• [The task]: Nothing but an exact reproduction of the records, pictures excluded, should be returned.

• [Data in this exercise]:
.....

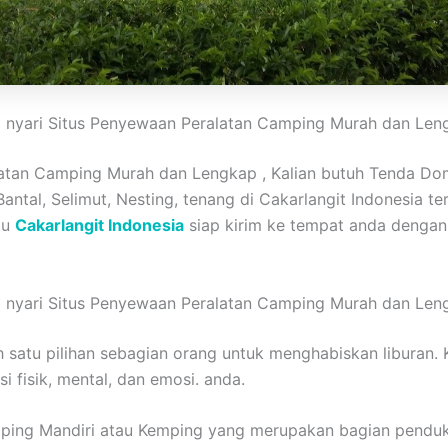
i nyari Situs Penyewaan Peralatan Camping Murah dan Len
atan Camping Murah dan Lengkap , Kalian butuh Tenda Dome
 Bantal, Selimut, Nesting, tenang di Cakarlangit Indonesia 
au
Cakarlangit Indonesia
siap kirim ke tempat anda dengan c
i nyari Situs Penyewaan Peralatan Camping Murah dan Len
h satu pilihan sebagian orang untuk menghabiskan liburan
 fisik, mental, dan emosi. anda.
mping Mandiri atau Kemping yang merupakan bagian penduk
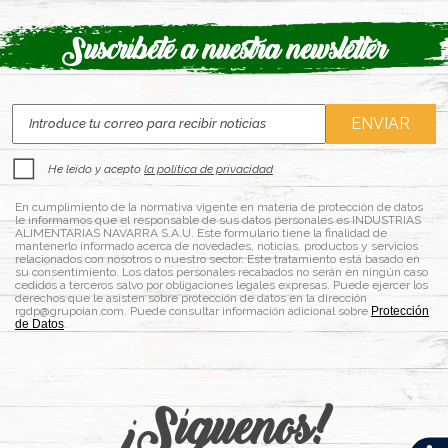
Suscríbete a nuestra newsletter
He leído y acepto
la política de privacidad
En cumplimiento de la normativa vigente en materia de protección de datos
le informamos que el responsable de sus datos personales es INDUSTRIAS
ALIMENTARIAS NAVARRA S.A.U. Este formulario tiene la finalidad de
mantenerlo informado acerca de novedades, noticias, productos y servicios
relacionados con nosotros o nuestro sector. Este tratamiento está basado en
su consentimiento. Los datos personales recabados no serán en ningún caso
cedidos a terceros salvo por obligaciones legales expresas. Puede ejercer los
derechos que le asisten sobre protección de datos en la dirección
rgdp@grupoian.com. Puede consultar información adicional sobre
Protección
de Datos
.
¡Síguenos!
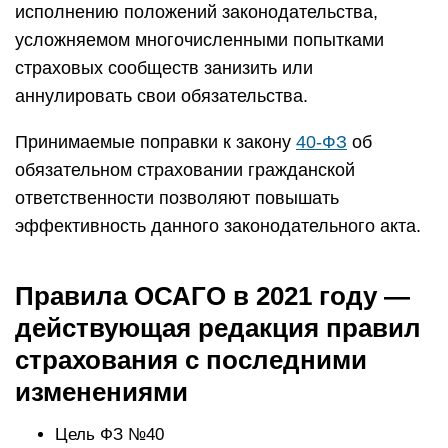
исполнению положений законодательства,
усложняемом многочисленными попытками
страховых сообществ занизить или
аннулировать свои обязательства.
Принимаемые поправки к закону
40-ФЗ
об
обязательном страховании гражданской
ответственности позволяют повышать
эффективность данного законодательного акта.
Правила ОСАГО в 2021 году —
действующая редакция правил
страхования с последними
изменениями
Цель ФЗ №40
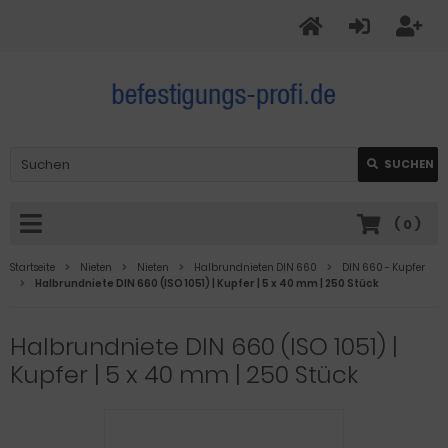
SUCHEN
(
0
)
Startseite
Nieten
Nieten
Halbrundnieten DIN 660
DIN 660 - Kupfer
Halbrundniete DIN 660 (ISO 1051) | Kupfer | 5 x 40 mm | 250 Stück
Halbrundniete DIN 660 (ISO 1051) |
Kupfer | 5 x 40 mm | 250 Stück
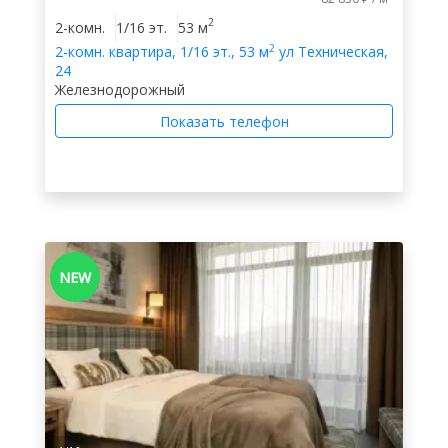
2
2-комн.
1/16 эт.
53 м
2
2-комн.
квартира
,
1/16 эт.
,
53 м
ул Техническая,
24
Железнодорожный
Показать телефон
NEW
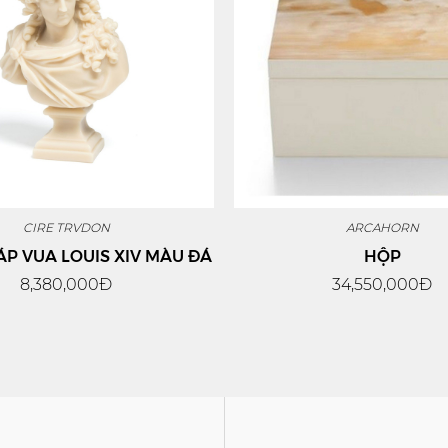
CIRE TRVDON
ARCAHORN
P VUA LOUIS XIV MÀU ĐÁ
HỘP
8,380,000Đ
34,550,000Đ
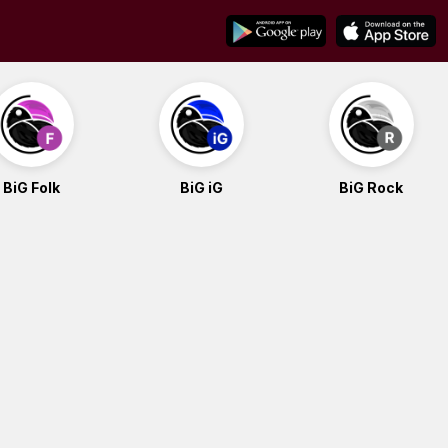
BiG Folk
BiG iG
BiG Rock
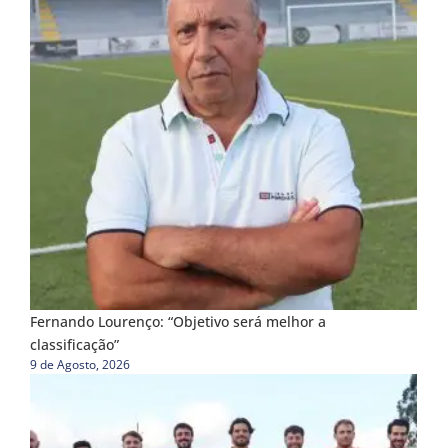
Fernando Lourenço: “Objetivo será melhor a
classificação”
9 de Agosto, 2026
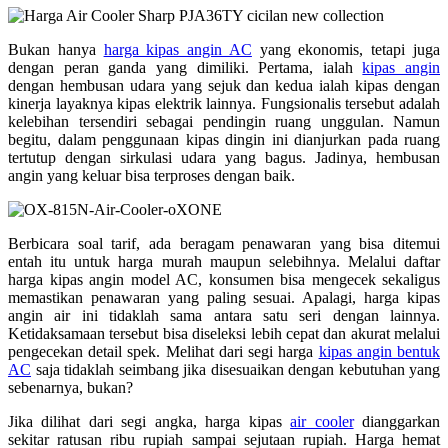
Bukan hanya
harga kipas angin AC
yang ekonomis, tetapi juga
dengan peran ganda yang dimiliki. Pertama, ialah
kipas angin
dengan hembusan udara yang sejuk dan kedua ialah kipas dengan
kinerja layaknya kipas elektrik lainnya. Fungsionalis tersebut adalah
kelebihan tersendiri sebagai pendingin ruang unggulan. Namun
begitu, dalam penggunaan kipas dingin ini dianjurkan pada ruang
tertutup dengan sirkulasi udara yang bagus. Jadinya, hembusan
angin yang keluar bisa terproses dengan baik.
Berbicara soal tarif, ada beragam penawaran yang bisa ditemui
entah itu untuk harga murah maupun selebihnya. Melalui daftar
harga kipas angin model AC, konsumen bisa mengecek sekaligus
memastikan penawaran yang paling sesuai. Apalagi, harga kipas
angin air ini tidaklah sama antara satu seri dengan lainnya.
Ketidaksamaan tersebut bisa diseleksi lebih cepat dan akurat melalui
pengecekan detail spek. Melihat dari segi harga
kipas angin bentuk
AC
saja tidaklah seimbang jika disesuaikan dengan kebutuhan yang
sebenarnya, bukan?
Jika dilihat dari segi angka, harga kipas
air cooler
dianggarkan
sekitar ratusan ribu rupiah sampai sejutaan rupiah. Harga hemat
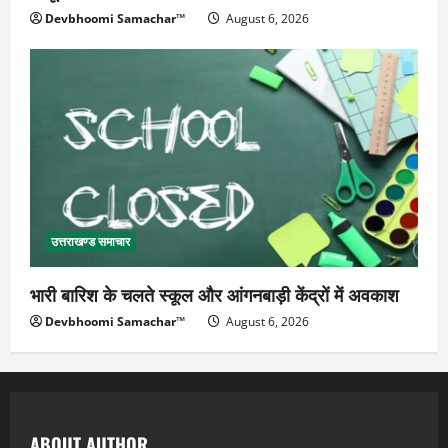
Devbhoomi Samachar™
August 6, 2026
उत्तराखण्ड समाचार
भारी बारिश के चलते स्कूल और आंगनबाड़ी केंद्रों में अवकाश
Devbhoomi Samachar™
August 6, 2026
ABOUT AUTHOR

.....

• [Exercise answer]:
i nyari Situs Penyewaan Peralatan Camping Murah dan Len
atan Camping Murah dan Lengkap , Kalian butuh Tenda Dome
 Bantal, Selimut, Nesting, tenang di Cakarlangit Indonesia 
au
Cakarlangit Indonesia
siap kirim ke tempat anda dengan c
i nyari Situs Penyewaan Peralatan Camping Murah dan Len
h satu pilihan sebagian orang untuk menghabiskan liburan
 fisik, mental, dan emosi. anda.
mping Mandiri atau Kemping yang merupakan bagian penduk
Suscríbete a nuestra newsletter
He leído y acepto
la política de privacidad
En cumplimiento de la normativa vigente en materia de protección de datos
le informamos que el responsable de sus datos personales es INDUSTRIAS
ALIMENTARIAS NAVARRA S.A.U. Este formulario tiene la finalidad de
mantenerlo informado acerca de novedades, noticias, productos y servicios
relacionados con nosotros o nuestro sector. Este tratamiento está basado en
su consentimiento. Los datos personales recabados no serán en ningún caso
cedidos a terceros salvo por obligaciones legales expresas. Puede ejercer los
derechos que le asisten sobre protección de datos en la dirección
rgdp@grupoian.com. Puede consultar información adicional sobre
Protección
de Datos
.
¡Síguenos!
исполнению положений законодательства,
усложняемом многочисленными попытками
страховых сообществ занизить или
аннулировать свои обязательства.
Принимаемые поправки к закону
40-ФЗ
об
обязательном страховании гражданской
ответственности позволяют повышать
эффективность данного законодательного акта.
Правила ОСАГО в 2021 году —
действующая редакция правил
страхования с последними
изменениями
Цель ФЗ №40
SUCHEN
(
0
)
Startseite
Nieten
Nieten
Halbrundnieten DIN 660
DIN 660 - Kupfer
Halbrundniete DIN 660 (ISO 1051) | Kupfer | 5 x 40 mm | 250 Stück
Halbrundniete DIN 660 (ISO 1051) |
Kupfer | 5 x 40 mm | 250 Stück
2
2-комн.
1/16 эт.
53 м
2
2-комн.
квартира
,
1/16 эт.
,
53 м
ул Техническая,
24
Железнодорожный
Показать телефон
NEW
CIRE TRVDON
ARCAHORN
P VUA LOUIS XIV MÀU ĐÁ
HỘP
8,380,000Đ
34,550,000Đ
BiG Folk
BiG iG
BiG Rock
Fernando Lourenço: “Objetivo será melhor a
classificação”
9 de Agosto, 2026
Bukan hanya
harga kipas angin AC
yang ekonomis, tetapi juga
dengan peran ganda yang dimiliki. Pertama, ialah
kipas angin
dengan hembusan udara yang sejuk dan kedua ialah kipas dengan
kinerja layaknya kipas elektrik lainnya. Fungsionalis tersebut adalah
kelebihan tersendiri sebagai pendingin ruang unggulan. Namun
begitu, dalam penggunaan kipas dingin ini dianjurkan pada ruang
tertutup dengan sirkulasi udara yang bagus. Jadinya, hembusan
angin yang keluar bisa terproses dengan baik.
Berbicara soal tarif, ada beragam penawaran yang bisa ditemui
entah itu untuk harga murah maupun selebihnya. Melalui daftar
harga kipas angin model AC, konsumen bisa mengecek sekaligus
memastikan penawaran yang paling sesuai. Apalagi, harga kipas
angin air ini tidaklah sama antara satu seri dengan lainnya.
Ketidaksamaan tersebut bisa diseleksi lebih cepat dan akurat melalui
pengecekan detail spek. Melihat dari segi harga
kipas angin bentuk
AC
saja tidaklah seimbang jika disesuaikan dengan kebutuhan yang
sebenarnya, bukan?
Jika dilihat dari segi angka, harga kipas
air cooler
dianggarkan
sekitar ratusan ribu rupiah sampai sejutaan rupiah. Harga hemat
Devbhoomi Samachar™
August 6, 2026
उत्तराखण्ड समाचार
भारी बारिश के चलते स्कूल और आंगनबाड़ी केंद्रों में अवकाश
Devbhoomi Samachar™
August 6, 2026
ABOUT AUTHOR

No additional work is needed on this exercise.